Instructions for the task
Give these lines as a numbered list, skipping blank ones and leaving out the pictures.
** Data extracts follows **
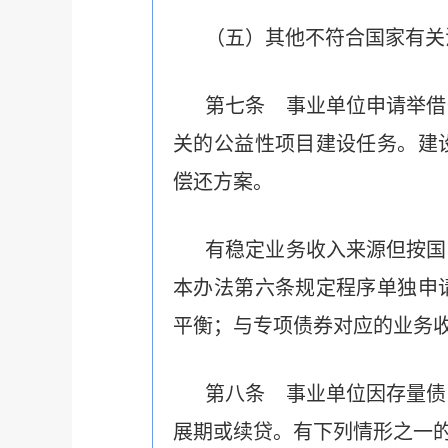
（五）其他不符合国家有关
第七条 事业单位申请举借
关的公益性项目建设任务。建
偿还方案。
有稳定业务收入来源但按国
本办法第六条规定程序单独申
平衡；与专项债券对应的业务
第八条 事业单位因存量债
展期或续贷。有下列情形之一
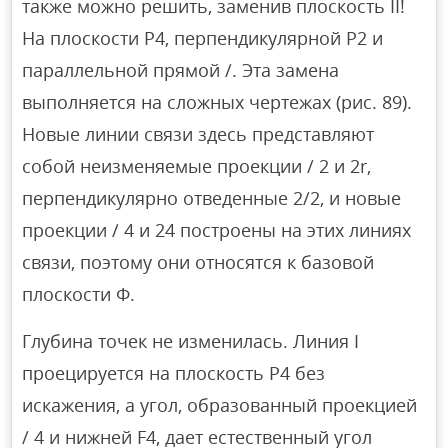
также можно решить, заменив плоскость II!
На плоскости P4, перпендикулярной P2 и
параллельной прямой /. Эта замена
выполняется на сложных чертежах (рис. 89).
Новые линии связи здесь представляют
собой неизменяемые проекции / 2 и 2r,
перпендикулярно отведенные 2/2, и новые
проекции / 4 и 24 построены на этих линиях
связи, поэтому они относятся к базовой
плоскости Φ.
Глубина точек не изменилась. Линия I
проецируется на плоскость P4 без
искажения, а угол, образованный проекцией
/ 4 и нижней F4, дает естественный угол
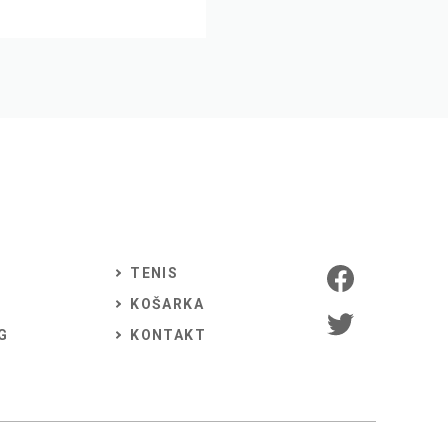
TENIS
KOŠARKA
G
KONTAKT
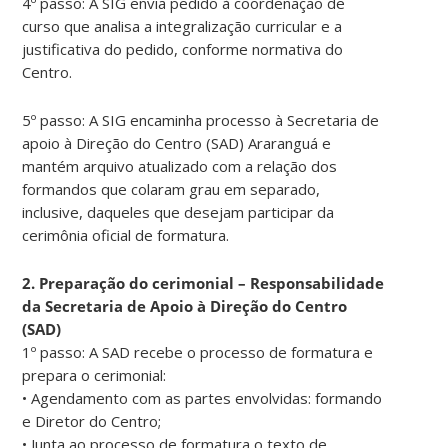
4º passo: A SIG envia pedido à coordenação de
curso que analisa a integralização curricular e a
justificativa do pedido, conforme normativa do
Centro.
5º passo: A SIG encaminha processo à Secretaria de
apoio à Direção do Centro (SAD) Araranguá e
mantém arquivo atualizado com a relação dos
formandos que colaram grau em separado,
inclusive, daqueles que desejam participar da
cerimônia oficial de formatura.
2. Preparação do cerimonial – Responsabilidade
da Secretaria de Apoio à Direção do Centro
(SAD)
1º passo: A SAD recebe o processo de formatura e
prepara o cerimonial:
• Agendamento com as partes envolvidas: formando
e Diretor do Centro;
• Junta ao processo de formatura o texto de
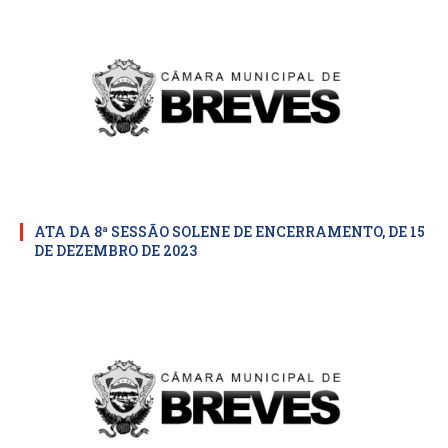
ATA DA 8ª SESSÃO SOLENE DE ENCERRAMENTO, DE 15
DE DEZEMBRO DE 2023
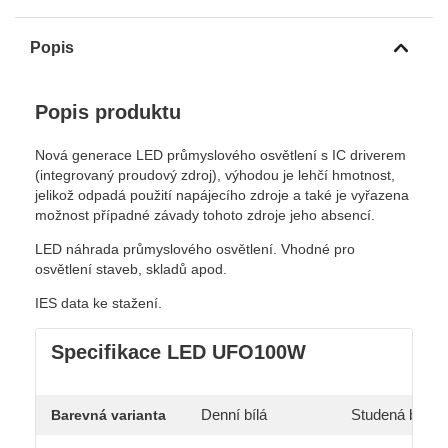
Popis
Popis produktu
Nová generace LED průmyslového osvětlení s IC driverem
(integrovaný proudový zdroj), výhodou je lehčí hmotnost,
jelikož odpadá použití napájecího zdroje a také je vyřazena
možnost případné závady tohoto zdroje jeho absencí.
LED náhrada průmyslového osvětlení. Vhodné pro
osvětlení staveb, skladů apod.
IES data ke stažení.
Specifikace LED UFO100W
Denní bílá
Studená bílá
Barevná varianta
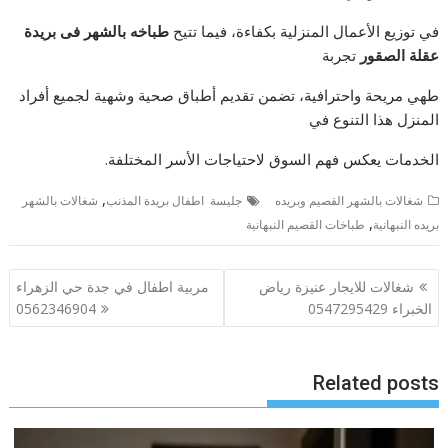
في توزيع الأعمال المنزلية بكفاءة، فيما تتيح
طباخه بالشهر فى بريدة
عقلة الصقور
تجربة
طهي مريحة واحترافية، تضمن تقديم أطباق صحية وشهية لجميع أفراد
المنزل هذا التنوع في
الخدمات يعكس فهم السوق لاحتياجات الأسر المختلفة.
,
شغالات بالشهر القصيم وبريده
جليسة اطفال بريدة المذنب
شغالات بالشهر
,
بريده النبهانية
طباخات القصيم النبهانية
تصفّح
شغالات للايجار عنيزة رياض
مربية اطفال في جدة حي الزهراء
المقالات
الخبراء 0547295429
0562346904
Related posts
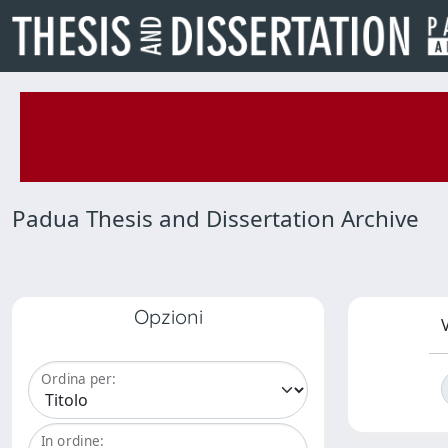
Padua Thesis and Dissertation Archive
Opzioni
V
Ordina per:
In ordine:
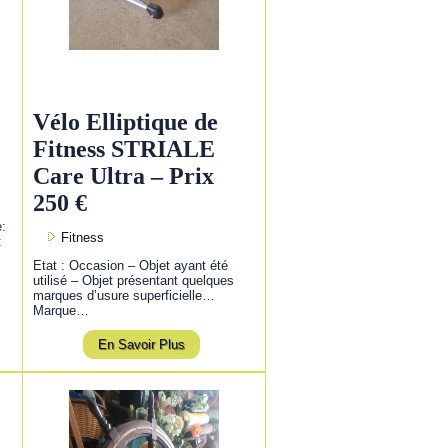
Vélo Elliptique de
Fitness STRIALE
Care Ultra – Prix
250 €
e:
Fitness
:
Etat : Occasion – Objet ayant été
utilisé – Objet présentant quelques
marques d’usure superficielle…
Marque…
En Savoir Plus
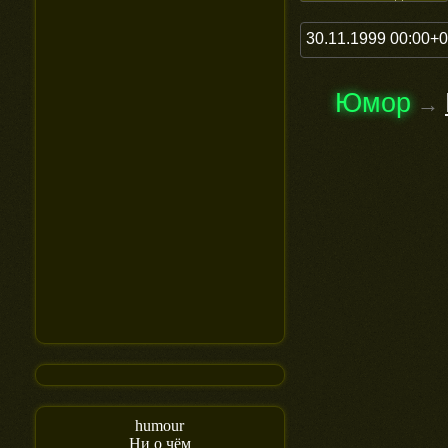
30.11.1999 00:00+
Юмор
→
humour
Ни о чём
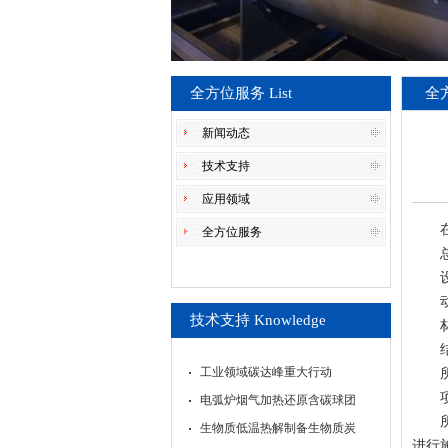
全方位服务 List
全
新闻动态
技术支持
应用领域
全方位服务
技术支持 Knowledge
工业领域碳达峰重大行动
电弧炉烟气加热还原含碳球团
生物质低温热解制备生物质炭
进行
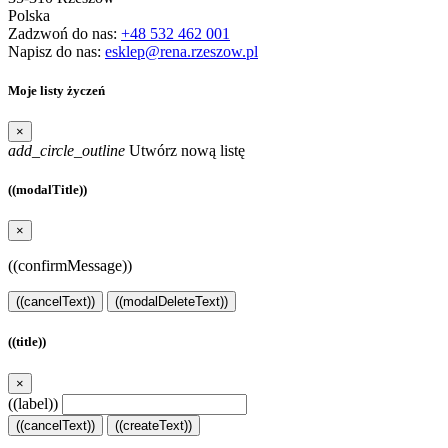
Polska
Zadzwoń do nas:
+48 532 462 001
Napisz do nas:
esklep@rena.rzeszow.pl
Moje listy życzeń
×
add_circle_outline
Utwórz nową listę
((modalTitle))
×
((confirmMessage))
((cancelText))
((modalDeleteText))
((title))
×
((label))
((cancelText))
((createText))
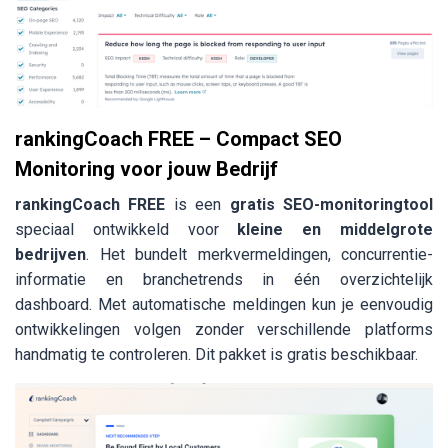
rankingCoach FREE – Compact SEO
Monitoring voor jouw Bedrijf
rankingCoach FREE
is een
gratis SEO-monitoringtool
speciaal ontwikkeld voor
kleine en middelgrote
bedrijven
. Het bundelt merkvermeldingen, concurrentie-
informatie en branchetrends in één overzichtelijk
dashboard. Met automatische meldingen kun je eenvoudig
ontwikkelingen volgen zonder verschillende platforms
handmatig te controleren. Dit pakket is gratis beschikbaar.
** End of Data extracts **
Written response
1. （五）其他不符合国家有关
2. 第七条 事业单位申请举借
3. 关的公益性项目建设任务。建
4. 偿还方案。
5. 有稳定业务收入来源但按国
6. 本办法第六条规定程序单独申
7. 平衡；与专项债券对应的业务
8. 第八条 事业单位因存量债
9. 展期或续贷。有下列情形之一
10. также можно решить, заменив плоскость II!
11. На плоскости P4, перпендикулярной P2 и
12. параллельной прямой /. Эта замена
13. выполняется на сложных чертежах (рис. 89).
14. Новые линии связи здесь представляют
15. собой неизменяемые проекции / 2 и 2r,
16. перпендикулярно отведенные 2/2, и новые
17. проекции / 4 и 24 построены на этих линиях
18. связи, поэтому они относятся к базовой
19. плоскости Φ.
20. Глубина точек не изменилась. Линия I
21. проецируется на плоскость P4 без
22. искажения, а угол, образованный проекцией
23. / 4 и нижней F4, дает естественный угол
24. TENIS
25. KOŠARKA
26. G
27. KONTAKT
28. 4º passo: A SIG envia pedido à coordenação de
29. curso que analisa a integralização curricular e a
30. justificativa do pedido, conforme normativa do
31. Centro.
32. 5º passo: A SIG encaminha processo à Secretaria de
33. apoio à Direção do Centro (SAD) Araranguá e
34. mantém arquivo atualizado com a relação dos
35. formandos que colaram grau em separado,
36. inclusive, daqueles que desejam participar da
37. cerimônia oficial de formatura.
38. 2. Preparação do cerimonial – Responsabilidade
39. da Secretaria de Apoio à Direção do Centro
40. (SAD)
41. 1º passo: A SAD recebe o processo de formatura e
42. prepara o cerimonial:
43. • Agendamento com as partes envolvidas: formando
44. e Diretor do Centro;
45. • Junta ao processo de formatura o texto de
46. ATA DA 8ª SESSÃO SOLENE DE ENCERRAMENTO, DE 15
47. DE DEZEMBRO DE 2023
48. Popis
49. Popis produktu
50. Nová generace LED průmyslového osvětlení s IC driverem
51. (integrovaný proudový zdroj), výhodou je lehčí hmotnost,
52. jelikož odpadá použití napájecího zdroje a také je vyřazena
53. možnost případné závady tohoto zdroje jeho absencí.
54. LED náhrada průmyslového osvětlení. Vhodné pro
55. osvětlení staveb, skladů apod.
56. IES data ke stažení.
57. Specifikace LED UFO100W
58. Denní bílá
59. Studená bílá
60. Barevná varianta
61. في توزيع الأعمال المنزلية بكفاءة، فيما تتيح
62. طباخه بالشهر فى بريدة
63. عقلة الصقور
64. تجربة
65. طهي مريحة واحترافية، تضمن تقديم أطباق صحية وشهية لجميع أفراد
66. المنزل هذا التنوع في
67. الخدمات يعكس فهم السوق لاحتياجات الأسر المختلفة.
68. ,
69. شغالات بالشهر القصيم وبريده
70. جليسة اطفال بريدة المذنب
71. شغالات بالشهر
72. ,
73. بريده النبهانية
74. طباخات القصيم النبهانية
75. تصفّح
76. شغالات للايجار عنيزة رياض
77. مربية اطفال في جدة حي الزهراء
78. المقالات
79. الخبراء 0547295429
80. 0562346904
81. Related posts
82. Padua Thesis and Dissertation Archive
83. Opzioni
84. V
85. Ordina per:
86. In ordine:
87. Vélo Elliptique de
88. Fitness STRIALE
89. Care Ultra – Prix
90. 250 €
91. e:
92. Fitness
93. :
94. Etat : Occasion – Objet ayant été
95. utilisé – Objet présentant quelques
96. marques d’usure superficielle…
97. Marque…
98. En Savoir Plus
99. 30.11.1999 00:00+
100. Юмор
101. →
102. humour
103. Ни о чём
104. 全方位服务 List
105. 全
106. 新闻动态
107. 技术支持
108. 应用领域
109. 全方位服务
110. 技术支持 Knowledge
111. 工业领域碳达峰重大行动
112. 电弧炉烟气加热还原含碳球团
113. 生物质低温热解制备生物质炭
114. 进行
115. Polska
116. Zadzwoń do nas:
117. +48 532 462 001
118. Napisz do nas:
119. esklep@rena.rzeszow.pl
120. Moje listy życzeń
121. ×
122. add_circle_outline
123. Utwórz nową listę
124. ((modalTitle))
125. ×
126. ((confirmMessage))
127. ((cancelText))
128. ((modalDeleteText))
129. ((title))
130. ×
131. ((label))
132. ((cancelText))
133. ((createText))
134. rankingCoach FREE – Compact SEO
135. Monitoring voor jouw Bedrijf
136. rankingCoach FREE
137. is een
138. gratis SEO-monitoringtool
139. speciaal ontwikkeld voor
140. kleine en middelgrote
141. bedrijven
142. . Het bundelt merkvermeldingen, concurrentie-
143. informatie en branchetrends in één overzichtelijk
144. dashboard. Met automatische meldingen kun je eenvoudig
145. ontwikkelingen volgen zonder verschillende platforms
146. handmatig te controleren. Dit pakket is gratis beschikbaar.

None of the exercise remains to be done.